SHORT PROBLEM
Arrange the records as a numbered list with no blank lines, and leave the pictures out.

Lines of data
<<<<

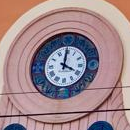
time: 4:00
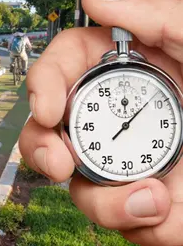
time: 12:07
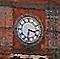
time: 3:32
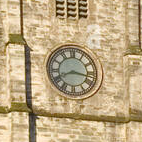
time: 8:17
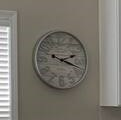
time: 2:18
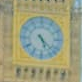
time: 5:22
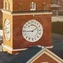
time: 1:44
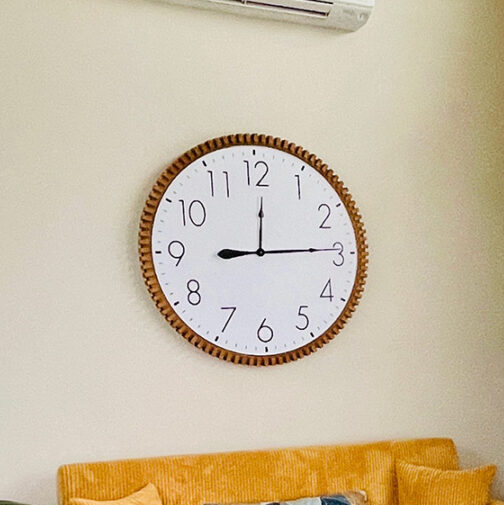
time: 12:14
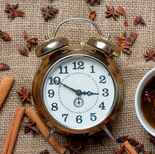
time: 2:49
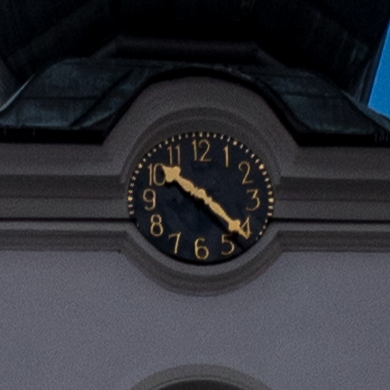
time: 10:22
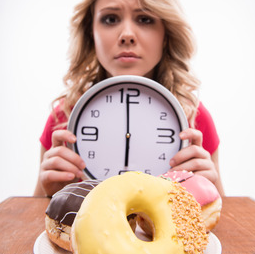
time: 5:59
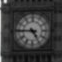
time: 4:45
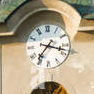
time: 7:17
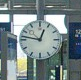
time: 12:46
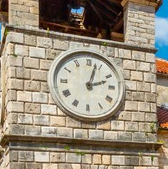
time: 2:02
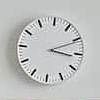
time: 3:10
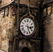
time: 3:26
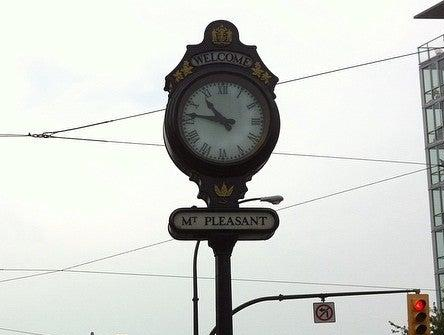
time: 10:46
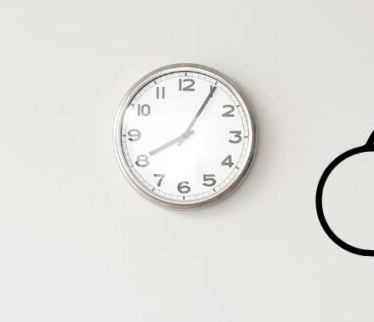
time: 8:05
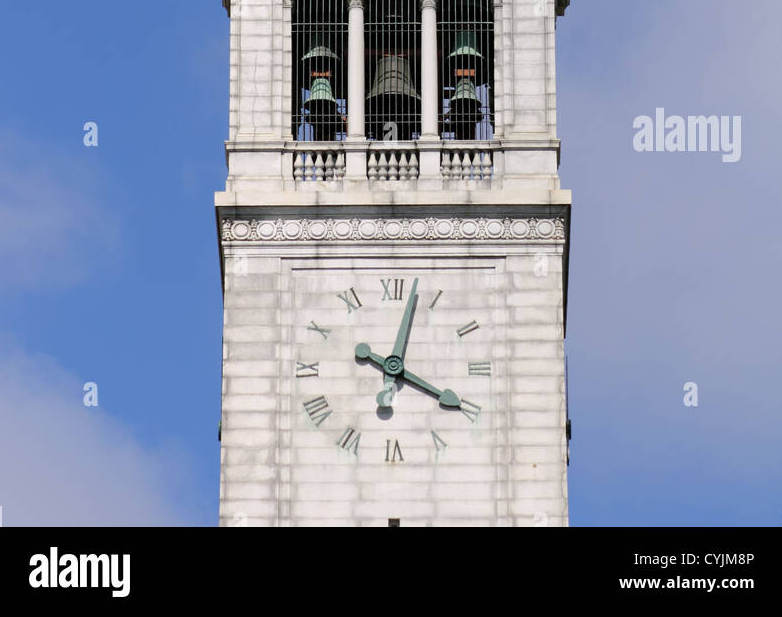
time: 4:02
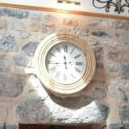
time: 11:43
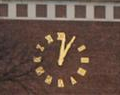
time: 1:01
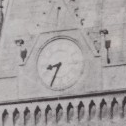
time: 8:34
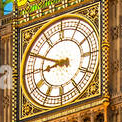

>>>>

PROBLEM SOLUTION
1. time: 4:00
2. time: 12:07
3. time: 3:32
4. time: 8:17
5. time: 2:18
6. time: 5:22
7. time: 1:44
8. time: 12:14
9. time: 2:49
10. time: 10:22
11. time: 5:59
12. time: 4:45
13. time: 7:17
14. time: 12:46
15. time: 2:02
16. time: 3:10
17. time: 3:26
18. time: 10:46
19. time: 8:05
20. time: 4:02
21. time: 11:43
22. time: 1:01
23. time: 8:34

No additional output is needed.